TEXT FOR ANALYSIS —
Linux, BSD: (1) and (2) should work ok.
MacOS X:
    For any invocation to work, the LD_LIBRARY_PATH or DYLD_LIBRARY_PATH
    variable must be set up properly. The easiest method is to do make
    install, and include in these environment variables the directory
    $PREFIX/lib/cado-nfs-x.y.z.

Run a factorization on current machine:
=======================================

./cado-nfs.py 90377629292003121684002147101760858109247336549001090677693 -t 2

where the option '-t 2' tells how many cores (via threads) to use on the
current machine (for polynomial selection, sieving, linear algebra, among
others).  It is possible to set '-t all' (which, in fact, is the default)
to use all threads on the current machine.

CADO-NFS is optimized only for numbers above 85 digits, and no support will
be provided for numbers of less than 60 digits (for very large numbers,
no support is promised). Note that it is a good idea to remove small prime
factors using special-purpose algorithms such as trial division, P-1, P+1,
or ECM, and use CADO-NFS only for the remaining composite factor.

Parts of the Number Field Sieve computation are massively distributed. In
this mode, client scripts (namely, cado-nfs-client.py) are run on many
nodes, connect to a central server, and run programs according to which
computations need to be done.  The programs (for the polynomial selection
and sieving steps) can run multithreaded, but it is better to have them
run with a capped number of threads (say, 2), and run several clients per
node. By default, programs in this step are limited to 2 threads. When
running the computation on the local machine, the number of clients is
set so that the number of cores specified by -t are kept busy.

RECORD EXCERPTS —
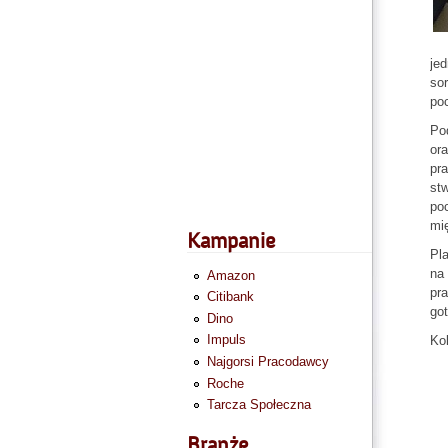
jed
sor
poc
Pod
ora
pra
stw
po
mi
Kampanie
Pla
na 
Amazon
pra
Citibank
got
Dino
Impuls
Kol
Najgorsi Pracodawcy
Roche
Tarcza Społeczna
Branże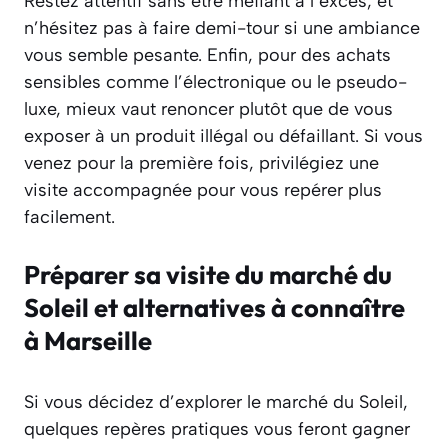
Restez attentif sans être méfiant à l’excès, et
n’hésitez pas à faire demi-tour si une ambiance
vous semble pesante. Enfin, pour des achats
sensibles comme l’électronique ou le pseudo-
luxe, mieux vaut renoncer plutôt que de vous
exposer à un produit illégal ou défaillant. Si vous
venez pour la première fois, privilégiez une
visite accompagnée pour vous repérer plus
facilement.
Préparer sa visite du marché du
Soleil et alternatives à connaître
à Marseille
Si vous décidez d’explorer le marché du Soleil,
quelques repères pratiques vous feront gagner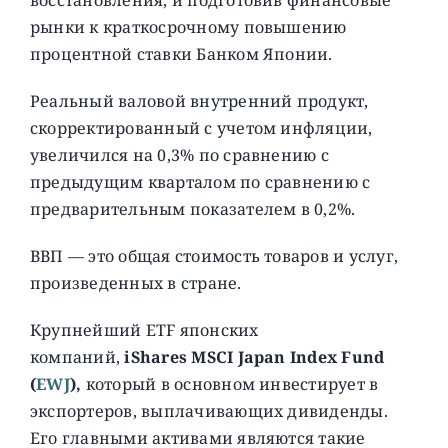
рынки к краткосрочному повышению
процентной ставки Банком Японии.
Реальный валовой внутренний продукт,
скорректированный с учетом инфляции,
увеличился на 0,3% по сравнению с
предыдущим кварталом по сравнению с
предварительным показателем в 0,2%.
ВВП — это общая стоимость товаров и услуг,
произведенных в стране.
Крупнейший ETF японских
компаний,
iShares MSCI Japan Index Fund
(
EWJ
),
который в основном инвестирует в
экспортеров, выплачивающих дивиденды.
Его главными активами являются такие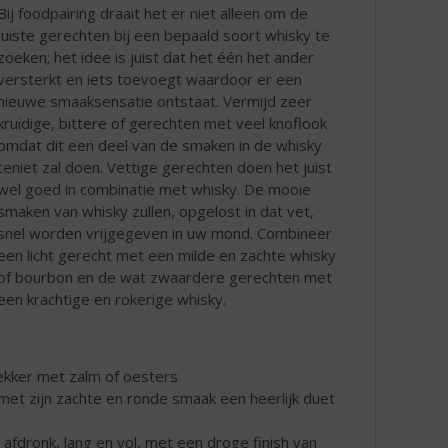
Bij foodpairing draait het er niet alleen om de
juiste gerechten bij een bepaald soort whisky te
zoeken; het idee is juist dat het één het ander
versterkt en iets toevoegt waardoor er een
nieuwe smaaksensatie ontstaat. Vermijd zeer
kruidige, bittere of gerechten met veel knoflook
omdat dit een deel van de smaken in de whisky
teniet zal doen. Vettige gerechten doen het juist
wel goed in combinatie met whisky. De mooie
smaken van whisky zullen, opgelost in dat vet,
snel worden vrijgegeven in uw mond. Combineer
een licht gerecht met een milde en zachte whisky
of bourbon en de wat zwaardere gerechten met
een krachtige en rokerige whisky.
lekker met zalm of oesters
et zijn zachte en ronde smaak een heerlijk duet
ke afdronk, lang en vol, met een droge finish van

DIRECTIVE — Write the next part of the CADO-NFS usage notes, picking up after their final sentence. The material has no role in this work.

EXERCISE RESULT —
Run a factorization on several machines:
=======================================

./cado-nfs.py 353493749731236273014678071260920590602836471854359705356610427214806564110716801866803409 slaves.hostnames=hostname1,hostname2,hostname3 --slaves 4 --client-threads 2

This starts 4 clients each on hosts hostname1, hostname2, and hostname3,
where each client uses two cpus (threads). For hostnames that are not
localhost, ssh is used to connect to the host and start a client there.
To configure ssh, see the next section. For tasks which use the local
machine only (not massively distributed tasks), the number of threads
used is the one given by -t (which defaults to all threads on the local
machine).

For a larger factorization (distributed on several machines, possibly
with different parameters for different machines), please use the
--server mode (see scripts/cadofactor/README and
scripts/cadofactor/parameters).

Check that your SSH configuration is correct:
=============================================

The master script (unless in --server mode) uses SSH to connect to
available computing resources.  In order to avoid the script asking your
password or passphrase, you must have public-key authentication and an
agent.

The SSH keys are usually installed in the files ~/.ssh/id_rsa and
~/.ssh/id_rsa.pub; if you don't have them yet, you can create them with the
ssh-keygen command. See the man page ssh-keygen(1) for details. The private
key should be protected with a passphrase, which you can enter when you
create the keys. Normally ssh will ask for the key's passphrase when you log
on to a machine, but this can be avoided by using ssh-agent, see the man
page ssh-agent(1), and providing the passphrase to the agent with ssh-add.
Public-key authenticaton together with an ssh-agent will allow cadofactor
to use ssh to run commands on slave machines automatically.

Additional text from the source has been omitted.